One of my lifelong challenges is agoraphobia (which I'll expound upon in a later post), and I'm 
learning that meditation helps me manage anxiety associated with that condition.

With regret, I must admit, I suck at meditation. I seems like a simple thing, sitting still and 
quieting your mind, but my mind likes to scamper off in multiple directions, which is fantastic 
when I'm writing. Not so great when there's a battle of five armies raging in my head, and I'm 
trying to find a sense of peace.

I have three shiny new apps to help on this meditation journey: 
HeadSpaceCalm, and Stop-
Breathe & Think
. It is my hope that these apps will guide me on the meditative path.

Bit of irony between the tools that will help achieve that goal and my final goal for this category. 
Through our IOP, I discovered that I spend a lot of time on my phones. Plural. I have two phones 
– one for business, one for games – and a third iPod device for books.

I alternate between the three of them, trailing charger cords about the house like I'm the Flying 
Spaghetti Monster. I use them for music, Facebook, Solitaire, Words With Friends, videos. The 
phones double as alarm clocks, so I am on a device from the moment I awake to the late hours 
when I wearily scroll through my Tumblr notifications one last time.

One thing we picked up in IOP is the idea that we should focus on one activity at a time. My 
brain loves to multitask, and the phones are perfect little enablers. I'm going to significantly cut 
back on the screen time this year. One way to do that is an app called Forest. This app allows you 
to put your phone into sleep mode. While its sleeping, a virtual forest grows. If you move to 
check your Instagram or answer a text, you kill the forest. This kind of proxy empathy works on 
me, so I'll use it.

I'm also going to implement device-free times like 'at the dinner table' or 'during family time'. I 
would never text while driving, so that's a given. I just want to be more present and mindful this 
year. That means less time looking at a glowy blue screen, and more time looking at the real 
world.
Travel Goals

1. Plantation Tour
2. Road trip? Book signing tour?
3. Katrina: Hollywood or bust

Definitely on the books for Spring 2016, we have booked a plantation tour in Louisiana. This will 
include Katrina's first trip to New Orleans, a city which holds an odd allure for her. It could be in 
the name? Not sure, but we'll find out this March.

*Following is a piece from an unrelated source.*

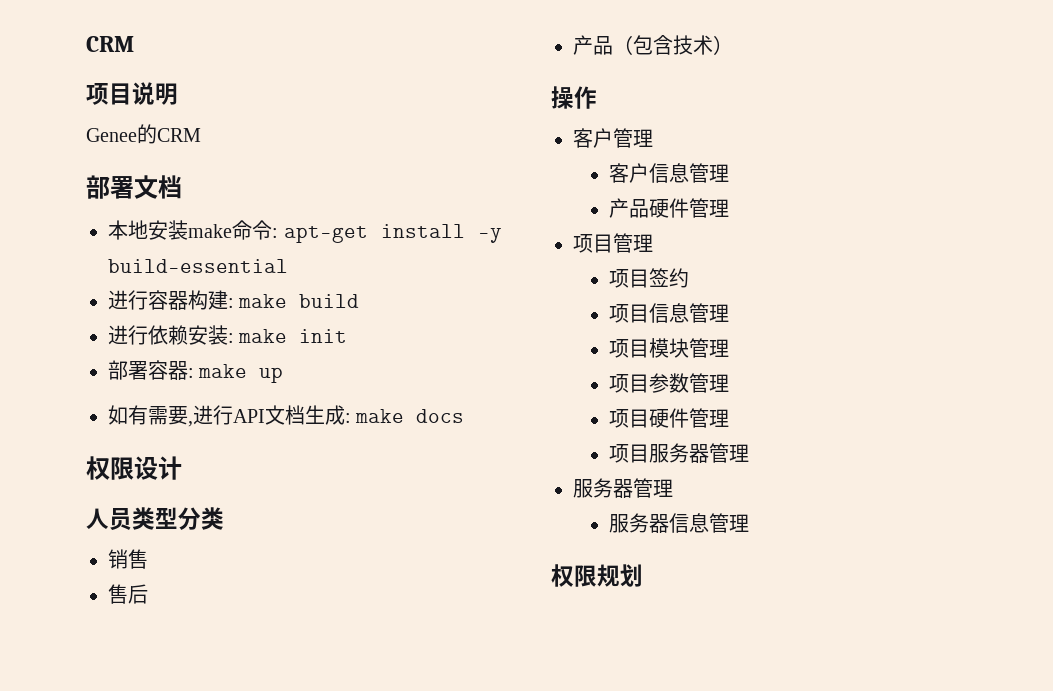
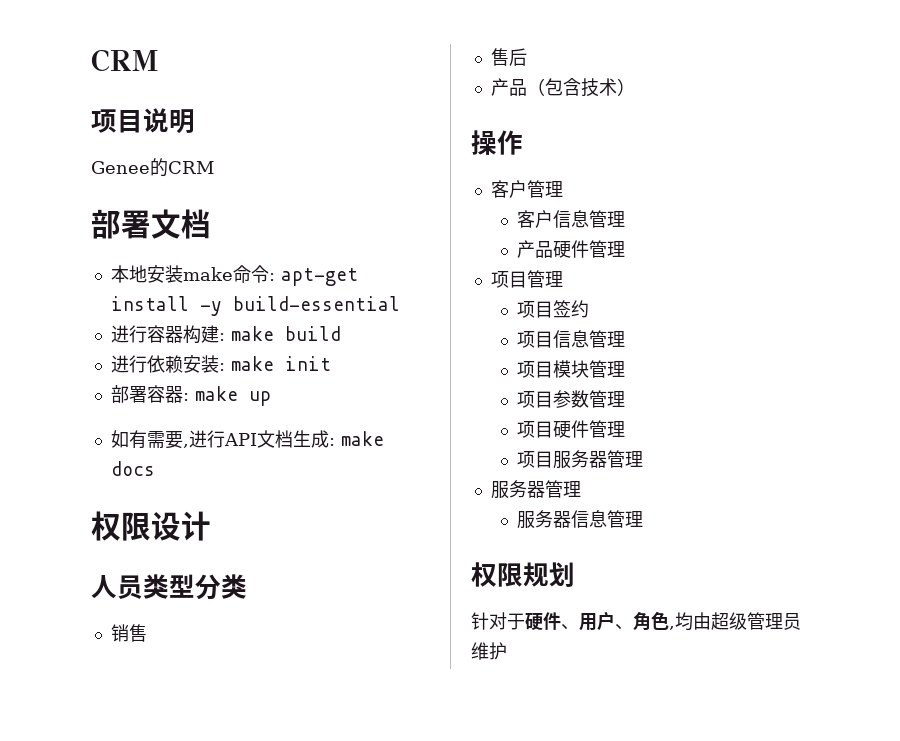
(643, 575) none -> [471,611,801,631] [471,642,507,660] // 针对于硬件、用户、角色,均由超级管理员维护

I also have a growing itch for another Epic Road Trip. This ERT would probably happen in the fall 
and would hopefully take us up the East coast to Maine, stopping in North Carolina, 
Pennsylvania, and New York along the way. Or, I may take us straight up through North Texas to 
Montana and possibly into Canada. This will require more research, something I love to do.

Katrina was invited to attend an acting/screenwriting workshop in Hollywood this July. We really 
want to see this happen. Since I'll be working for the San Marcos Parks & Rec department again 
this summer, I won't be able to ERT there with her. Nonetheless, it's an awesome opportunity 
that she will most likely attend.
Career Goals

1. Publish 
Elsekind
2. Finish 
The Boy Who Painted Stars

This is one of the widest-openest parts of my life right now. Last year, I made the incredibly 
difficult decision to quit teaching. While I loved teaching and I am now and will always be 
devoted to my students, I realized last year that if I continue teaching, being an author would 
never be a reality. Both paths require the whole of a person's heart. I was still trying to do both 
and spinning in circles.

I published 
Reprieve, and people are reading it. Actually buying and reading it!

So I'm going to continue writing for as long as I can. Hopefully until I'm 140 years old and I ascend 
to a higher plane through some kind of virtual upload. That would be freakin' awesome.
Reading Goal

I began keeping track of the books I've read after reading 
On Writing by Stephen King. He reads 
in the neighborhood of 80 books each year, and at the time I was struggling to make time for 
ten. The first year, my goal was 12 books – one a month – and I read 16.

Last year, my goal was 52 books – one a week – and I read 56. Of course, my own book, 
Reprieve
was on that list, but whatever, I read it. It counts.

This year my goal is to read 
54 books. Maybe I'll read 60! I cannot wait to dive in to all of these 
wonderful worlds.

I track all of my reading on
 Goodreads. Occasionally, I also post reviews.

So that's it, my first look forward into the new year. May everyone have a terrific time as we 
mark another passage around the sun. 2016, this is just the beginning.